[plaidctf20] reee | Fascinating Confusion

reee was a reversing challenge during the PlaidCTF 2020. The challenge was worth 150 points, and thus being relatively easy.

The challenge

For this challenge only the binary was provided. So fire up the Disassembler of your choice and lets go. For this article I will be using Binary Ninja, but you can follow along using IDA as well. First of all, the binary is not position independent and uses a fixed base (0x400000 ) thus I will be referring to functions mainly by their address.

First steps

This is also a good time to show off the highlevel intermediate language that Binary Ninja shipped just in time for PlaidCTF.

When investigating the main function, we can see that it calls two functions sub_400526 and sub_4006e5 . That being said, only the outcome of sub_4006e5 seems to be relevant for the validation of our flag, as the "Correct!" and "Wrong!" strings are outputted depending on the value of EAX after the call.

So lets call sub_4006e5 something more meaningful like check_flag and investigate it further.

I modified the layout a bit to improve readability so the graph might look slightly different when you first open the function yourself but the content is the same. It is obvious that something seems off with this function. Paths are leading to undefined instructions ("??" in the picture), some paths would certainly lead to access violations and the used instructions appear to be too random for a legitimate function. There must be some kind of runtime modification going on, that is likely gonna happen in sub_400526 because it is the only function called before check_flag .

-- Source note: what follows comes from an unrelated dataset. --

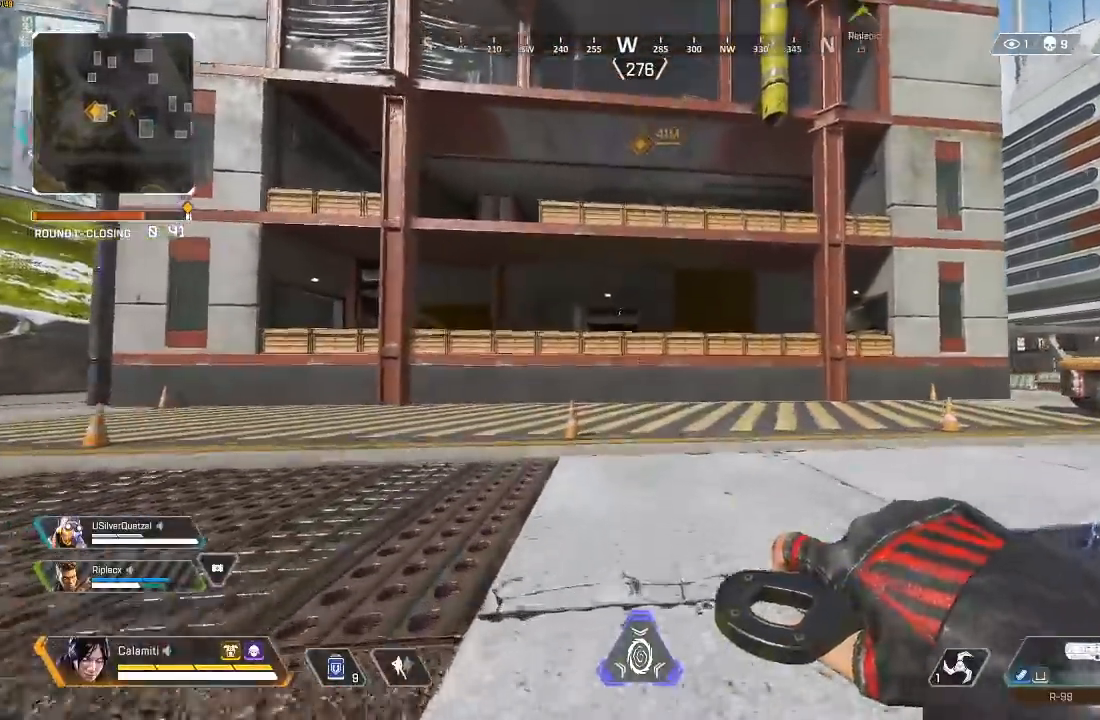
{"buttons": [], "left_stick": "up", "right_stick": "center"}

A brief look at the function showed many movs using global variables, so I decided to go with my intuition and not look at it any further. So I loaded the binary into gdb and set a breakpoint to 0x40064d . As soon as my breakpoint was hit, I dumped the entire module from memory.

gdb> dump binary memory dump.bin 0x400000 0x401000

This should suffice for further reversing efforts, I did not bother bringing it back into a state where it would be executable. When opening the dump file, Binary Ninja complains a bit in the log file but opens it correctly. The only interesting change is found when reopening our check_flag function.

But looking at the "not-so mini" Graph on the right, we see that the logic seems very complex. But this feeling only lasted until I noticed those weird conditional jumps all over the function (like the ones shown at 0x4006fc and 0x400736 ). It looks like a legitimate branch to the disassembler, but the preceding operations done on the eax register are static and don't change throughout the program flow, thus making it an unconditional jump (since the condition will always be true/false depending on the layout). This kind of obfuscation is called opaque predicates.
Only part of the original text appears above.